Don’t be afraid to speak your mind and have heart to hearts even if it seems intense when you have only been dating a few months.
Doing so will prevent issues in communication that could be detrimental to your relationship later on.
#3. Be honest with your partner if they are slacking
Early on in my current relationship, I was not a good girlfriend. I say that with total honesty. I was tired, stressed, and I allowed myself to get lazy.
This went on for a time before my boyfriend sat me down and was transparent with me.
He told me that he loved me immensely, and wanted to continue being with me, but that he felt like he was pouring everything into our “relationship bucket” while I sat on the sidelines and watched.
My first reaction was to shut down and become defensive.

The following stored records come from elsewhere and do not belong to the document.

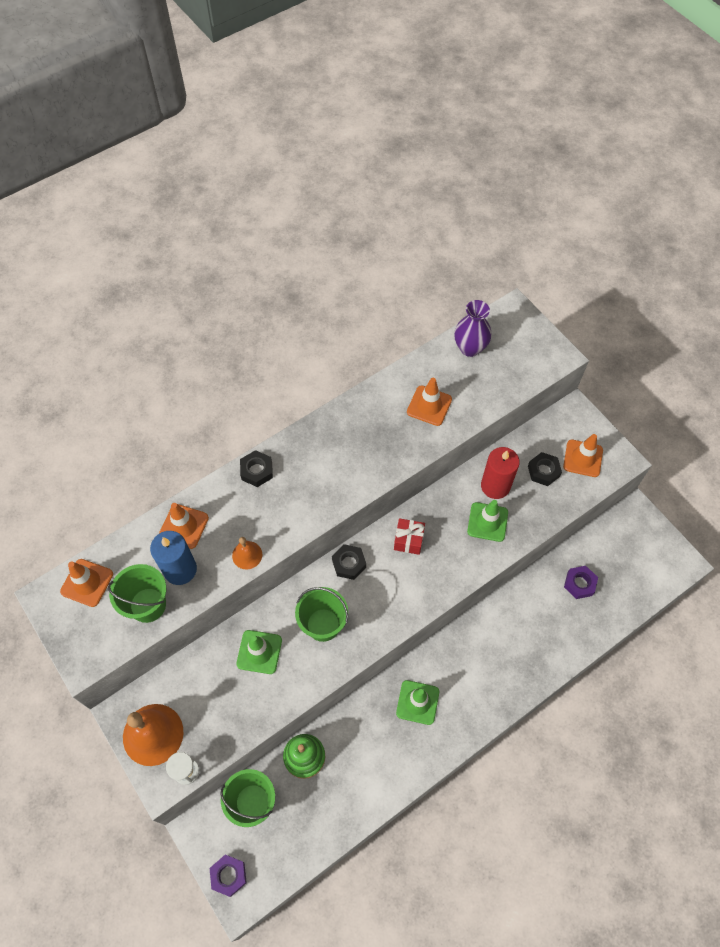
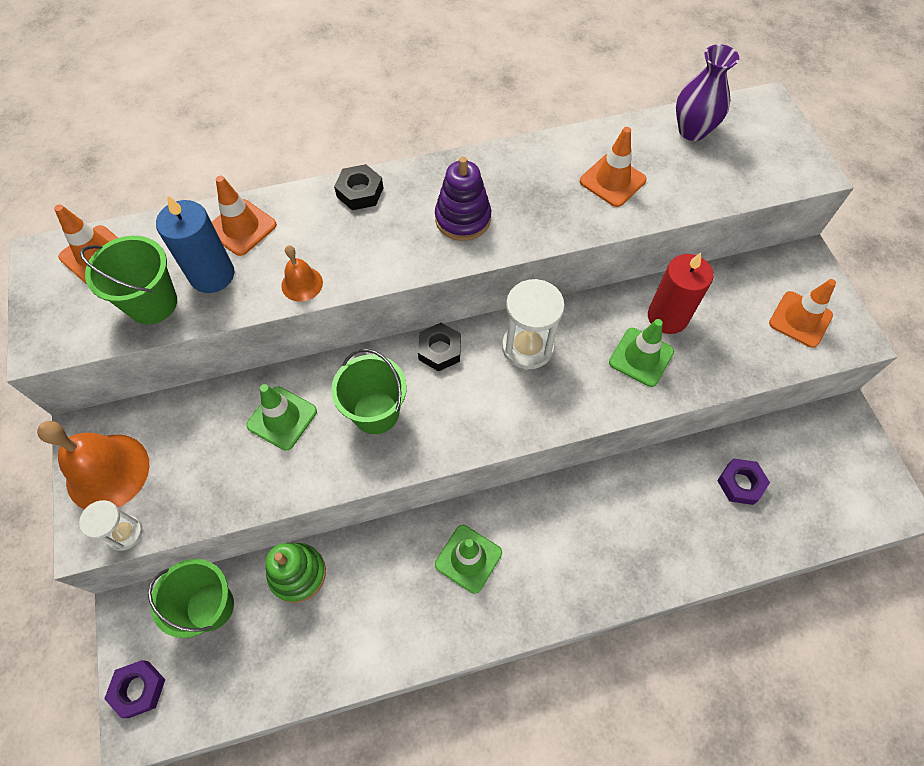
camera: 20 degrees right, 0 degrees up
red gift [394,518,425,555] -> white hourglass [502,279,565,369]
black nut [528,452,562,486] -> none
none -> purple stacking toy [435,157,491,241]

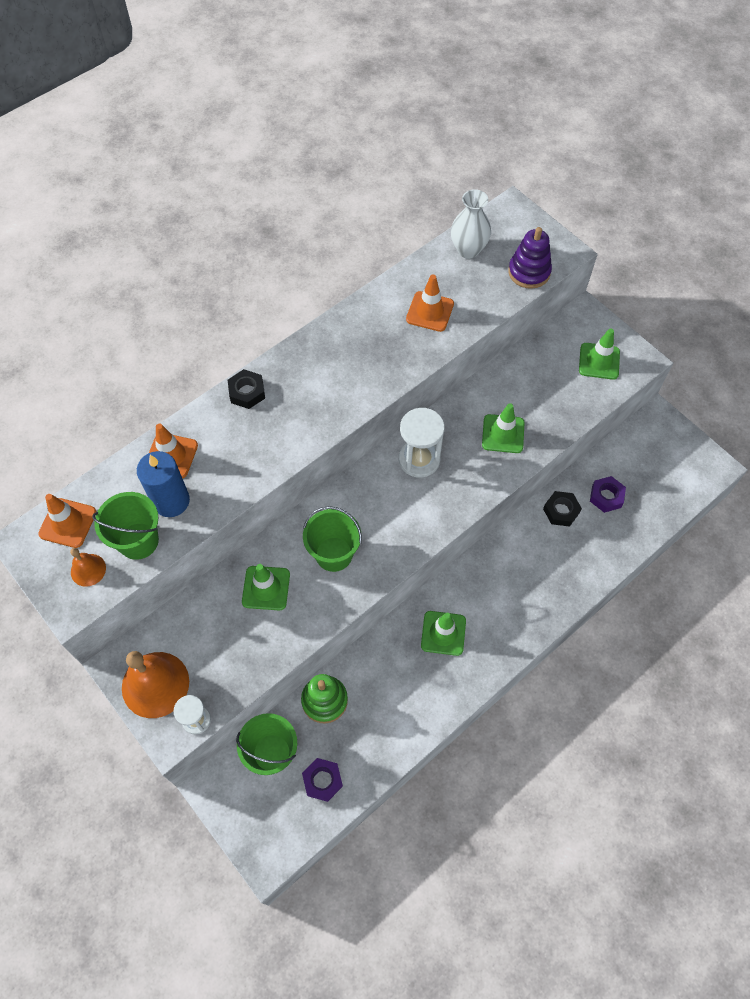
camera: 25 degrees left, 0 degrees up
purple nut [104,660,165,718] -> purple nut moved to [302,758,343,802]
orange bell [281,245,323,302] -> orange bell moved to [70,548,106,587]
black nut [418,323,461,372] -> black nut moved to [543,491,582,527]
purple stacking toy [435,157,491,241] -> purple stacking toy moved to [508,227,552,289]
red candle [648,253,713,334] -> none
purple vase [676,44,739,141] -> white vase [451,189,491,259]
orange traffic cone [769,279,836,348] -> green traffic cone [579,328,620,380]

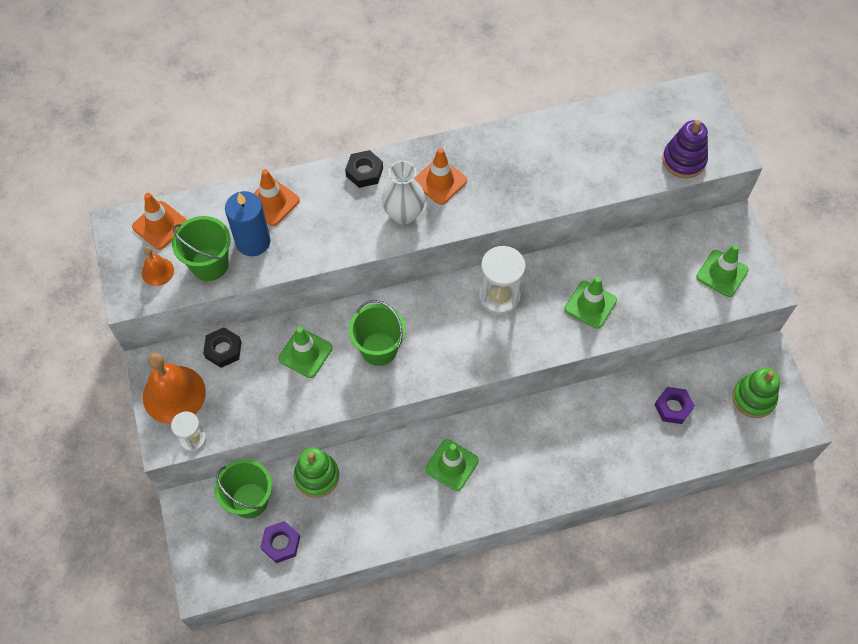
camera: 25 degrees right, 0 degrees up
orange traffic cone [406,274,454,332] -> orange traffic cone moved to [414,148,467,205]
white vase [451,189,491,259] -> white vase moved to [382,161,425,224]
black nut [543,491,582,527] -> black nut moved to [203,327,242,368]
none -> green stacking toy [732,368,780,418]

Then, I heard a little voice in the back of my head saying that I needed to listen to his words or else I could lose him.
Looking back I am so glad that he was honest with me because otherwise resentment would have grown up and I wouldn’t have worked on being a better partner.
#4: Don’t try to escape when things get difficult
It is good to give each other space in a relationship.
However, there is a difference between space and beginning to disengage because things are getting difficult.
In previous relationships, I would go out with friends or go away for a weekend whenever things got hard. I would ignore my partner and tell them that we needed space when really we needed to work through our issues.
Escaping or leaving without your partner’s input is going to harm your relationship.
Perhaps the two of you need to escape together in order to have a break from the noise and get some alone time without any distractions.
#5. Don’t verbalize if you lose faith for a moment
I have often let my own insecurities rear their ugly head in my relationships.
It is something I have worked and improved on but in the past, I have self- sabotaged things in the beginning stages of getting to know someone.
I allowed doubt to creep into my head, verbalized those thoughts to my new partner, and they lost faith in our chances of a future together.
The reality is that even in the best relationship you are going to have moments of doubt. I still have them even in the happiest relationship of my life.
However, instead of verbalizing every single doubt, I let them sit. If it is still there a few days later I will address it. 99% of the time however, the doubt disappears within a few minutes.
Almost any relationship can be salvaged. However, why not do everything you can to prevent it from getting to the point where it needs to be salvaged?
Be honest with your partner, be present even in the tough moments, and create a strong structure of communication so that your relationship will be able to weather the storms.